Protocol D (Simile): High precision (0.909) but near-zero recall (0.009) in cross-protocol settings, confirming similes are a small subset of all metaphors.

Cross-Protocol Comparison (The Core Finding)

When applied to the same dataset (1,723 sentences from PSU CMC):

Divergence: The agreement between Protocol A (MIP) and Protocol D (Simile) was negligible (Cohen's $\kappa$ = 0.001).
Convergence: Protocols B (Conceptual Mapping) and C (Emotion) showed near-perfect agreement ( $\kappa$ = 0.986), suggesting these two theoretical approaches identify the same "prototypical" metaphors.
Implication: Protocol choice introduces more variation in results than the choice of the underlying AI model.

Interpretability Audit

Determinism: All protocols achieved 100% reproducibility.
Rationale Correctness: Ranged from 0.40 (Protocol B, due to implicit "ground" extraction difficulty) to 0.87 (Protocol D).
Editability: Ranged from 0.80 to 1.00, demonstrating that rule scripts can be manually tuned to fix specific error patterns, unlike retraining neural networks.

Baseline Comparison

Protocol A (F1 0.472) outperformed GPT-4 zero-shot (~~0.43) and simple heuristics but remained below fine-tuned BERT (~~0.65). The authors argue the slight performance drop is an acceptable trade-off for full transparency.

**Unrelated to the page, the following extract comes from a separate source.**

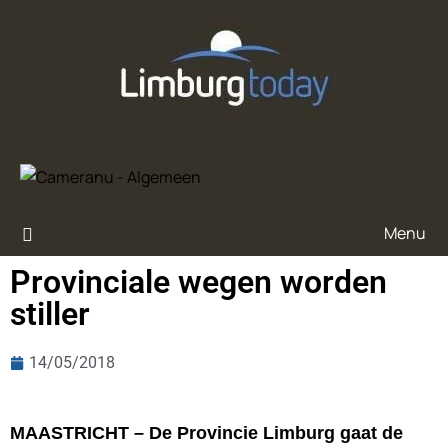
Menu
Pro­vin­ci­a­le we­gen wor­den
stil­ler
14/05/2018
MAASTRICHT – De Provincie Limburg gaat de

5. Significance and Conclusion

Paradigm Shift: The paper argues that the field must move away from optimizing a single F1 score under a single protocol. "Metaphor identification" is not a unitary task but a family of tasks dependent on theoretical operationalization.
Transparency over Black Boxes: The rule-script architecture proves that competitive performance can be achieved while maintaining full transparency, enabling users to trace reasoning and correct systematic errors.
Theoretical Insight: The high agreement between conceptual mapping and emotion-based protocols suggests a shared cognitive mechanism where salient metaphors often involve both cross-domain mapping and affective incongruity.
Future Directions: The authors suggest future work should focus on ensemble protocols, open-source LLM integration, and extending these cross-protocol comparisons to other languages.

In summary, this paper demonstrates that interpretable, rule-based systems assisted by LLMs can effectively handle the complexity of Chinese metaphor identification, providing a rigorous, auditable alternative to opaque neural classifiers while highlighting the critical impact of theoretical protocol selection on research outcomes.